O “politicamente correto” está no meio dessa disputa. Caso não houvesse fissuras em avaliações, ele não seria polêmico, talvez nem mesmo existisse. A idéia do “politicamente correto” é basicamente uma só: há um modo correto de se viver na polis, e este modo é aquele que puder levar todos os habitantes a tornarem o convívio o mais suave possível, e isso deve começar pelos vocabulários. Assim, nessa idéia, tudo se passa segundo o propósito inicial do capitalismo: tornar a vida da polis, agora mais ainda centrada no mercado, a menos conflituosa possível, de modo que ninguém se ofenda o suficiente a ponto de parar o comércio.

Pensando dessa forma, o “politicamente correto” nada é senão uma sofisticação do liberalismo: que ninguém tenha motivos para abandonar a compra-e-venda e inviabilizar a nova alma da cidade, o mercado. O “politicamente correto” é um subproduto contemporâneo da Carta sobre a tolerância de Locke: que reine o respeito entre os príncipes europeus, que se estanquem as guerras de religião – mas que os negócios não estanquem. Que a Idade Média não mais volte, pois se houve algo de ruim nela, foi única e exclusivamente a sua capacidade de fazer as cidades não funcionarem como cidades.

Quando o “politicamente correto” surgiu nos Estados Unidos, ele imediatamente recebeu críticas jocosas. E não era para menos. Ninguém de bom humor iria perder a chance de criar chistes com as cobranças do movimento. Pois o “politicamente correto” nunca conseguiu ser uma tese unicamente contra as atitudes grosseiras e agressivas; desde o seu início ele também foi uma advertência de uma tia velha para algo que nenhum humorista poderia deixar passar: a chamada de atenção em favor da “moral e bons costumes”, agora vinda de um grupo que até então não era de falar sobre tais coisas. Era a versão à esquerda de algo que, até então, só a direita tinha a mania de fazer: mandar passar pimenta na boca de crianças que usam de palavrão.

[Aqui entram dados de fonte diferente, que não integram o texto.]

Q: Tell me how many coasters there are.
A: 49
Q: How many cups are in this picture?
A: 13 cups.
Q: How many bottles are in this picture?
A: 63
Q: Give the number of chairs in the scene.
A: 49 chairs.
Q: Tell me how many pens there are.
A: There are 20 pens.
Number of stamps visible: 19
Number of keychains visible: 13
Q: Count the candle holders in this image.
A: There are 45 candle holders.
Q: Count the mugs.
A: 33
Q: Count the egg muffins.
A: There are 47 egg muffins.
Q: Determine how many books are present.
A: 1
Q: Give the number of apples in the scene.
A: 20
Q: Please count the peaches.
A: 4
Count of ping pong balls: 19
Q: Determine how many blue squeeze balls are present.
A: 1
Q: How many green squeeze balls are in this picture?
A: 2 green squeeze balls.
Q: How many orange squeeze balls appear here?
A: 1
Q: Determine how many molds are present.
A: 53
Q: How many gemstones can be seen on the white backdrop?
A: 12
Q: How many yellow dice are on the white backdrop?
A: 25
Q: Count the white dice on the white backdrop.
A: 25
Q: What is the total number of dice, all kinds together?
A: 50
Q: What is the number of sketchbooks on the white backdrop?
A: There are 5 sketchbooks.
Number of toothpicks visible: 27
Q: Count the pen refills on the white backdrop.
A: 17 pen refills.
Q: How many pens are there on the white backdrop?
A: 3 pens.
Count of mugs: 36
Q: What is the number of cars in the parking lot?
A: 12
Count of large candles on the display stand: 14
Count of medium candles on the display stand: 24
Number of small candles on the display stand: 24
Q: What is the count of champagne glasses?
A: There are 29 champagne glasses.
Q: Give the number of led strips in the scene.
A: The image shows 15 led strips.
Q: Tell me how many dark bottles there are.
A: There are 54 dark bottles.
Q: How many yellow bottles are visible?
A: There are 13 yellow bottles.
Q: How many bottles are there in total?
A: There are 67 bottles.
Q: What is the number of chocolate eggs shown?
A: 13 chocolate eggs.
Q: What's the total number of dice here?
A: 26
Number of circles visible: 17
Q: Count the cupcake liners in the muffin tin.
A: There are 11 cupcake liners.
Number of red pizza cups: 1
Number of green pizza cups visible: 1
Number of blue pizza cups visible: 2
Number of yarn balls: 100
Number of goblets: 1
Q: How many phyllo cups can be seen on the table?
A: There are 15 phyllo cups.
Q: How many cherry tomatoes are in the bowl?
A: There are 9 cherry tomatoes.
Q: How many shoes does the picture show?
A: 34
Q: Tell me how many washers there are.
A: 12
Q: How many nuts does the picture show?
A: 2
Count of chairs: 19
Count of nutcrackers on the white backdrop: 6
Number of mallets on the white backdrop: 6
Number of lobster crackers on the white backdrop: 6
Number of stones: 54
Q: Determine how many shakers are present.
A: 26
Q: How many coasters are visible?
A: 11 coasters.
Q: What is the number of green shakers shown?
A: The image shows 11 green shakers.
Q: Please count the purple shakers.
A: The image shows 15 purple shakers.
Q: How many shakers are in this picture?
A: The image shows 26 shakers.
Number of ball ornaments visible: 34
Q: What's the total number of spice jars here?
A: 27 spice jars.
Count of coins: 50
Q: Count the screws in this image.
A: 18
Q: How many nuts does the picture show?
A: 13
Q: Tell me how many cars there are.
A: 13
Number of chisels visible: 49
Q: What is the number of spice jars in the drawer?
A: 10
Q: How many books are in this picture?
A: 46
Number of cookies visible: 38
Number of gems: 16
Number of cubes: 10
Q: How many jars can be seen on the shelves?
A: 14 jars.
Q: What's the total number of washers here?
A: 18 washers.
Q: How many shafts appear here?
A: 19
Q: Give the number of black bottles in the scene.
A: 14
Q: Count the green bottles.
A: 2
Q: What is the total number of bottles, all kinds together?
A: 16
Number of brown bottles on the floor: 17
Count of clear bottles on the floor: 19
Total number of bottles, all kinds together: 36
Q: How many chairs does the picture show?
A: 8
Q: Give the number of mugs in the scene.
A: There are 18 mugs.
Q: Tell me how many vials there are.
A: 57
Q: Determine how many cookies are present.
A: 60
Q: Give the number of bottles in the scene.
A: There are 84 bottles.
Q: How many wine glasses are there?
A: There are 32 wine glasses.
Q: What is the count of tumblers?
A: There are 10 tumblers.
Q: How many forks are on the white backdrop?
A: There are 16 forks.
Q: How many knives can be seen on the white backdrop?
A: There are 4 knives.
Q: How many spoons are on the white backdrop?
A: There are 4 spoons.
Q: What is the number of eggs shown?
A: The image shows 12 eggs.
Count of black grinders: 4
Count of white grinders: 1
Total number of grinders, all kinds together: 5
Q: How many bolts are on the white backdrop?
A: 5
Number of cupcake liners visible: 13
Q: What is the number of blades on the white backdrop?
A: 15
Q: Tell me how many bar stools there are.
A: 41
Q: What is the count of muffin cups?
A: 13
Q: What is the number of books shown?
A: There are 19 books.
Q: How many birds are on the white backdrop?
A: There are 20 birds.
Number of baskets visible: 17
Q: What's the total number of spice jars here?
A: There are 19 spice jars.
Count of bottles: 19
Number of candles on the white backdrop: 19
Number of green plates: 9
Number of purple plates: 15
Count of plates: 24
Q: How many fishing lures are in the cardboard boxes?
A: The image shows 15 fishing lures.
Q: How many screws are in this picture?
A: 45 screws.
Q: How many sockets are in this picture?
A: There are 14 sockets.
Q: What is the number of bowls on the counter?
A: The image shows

Ora, isso só poderia, mesmo, nascer nos Estados Unidos, uma nação que desde o seu início teve um de seus lados voltado para a prática antes do cultivo exacerbado da religião do que efetivamente para a liberdade religiosa prometida pelo nome “América”. Assim, “pitos morais” nunca deixaram de existir nas famílias americanas, em exagero, ao menos de um lado dos colonizadores, e isso acabou deslizando também para a esquerda, ainda que com outro conteúdo. Foi assim que boa parte da esquerda perdeu seu liberalismo, característico da chamada velha esquerda social democrata e deweyana, mas um tanto que soterrado pela nova esquerda, adoradora do marxismo cultural ou até mesmo de teses descabeladas, economicistas, de um Chomsky. Os mais libertários, vendo que a esquerda os havia abandonado, alimentaram os cartunistas, de modo que a América não perdesse sua característica contraposta: a irreverência. Para estes, o grito de guerra foi este: que os cartunistas preservem o senso crítico de nossa sociedade, agora não só contra a direita e os conservadores, mas também contra os liberais de araque e os progressistas, que então adotaram a prática do “pito”.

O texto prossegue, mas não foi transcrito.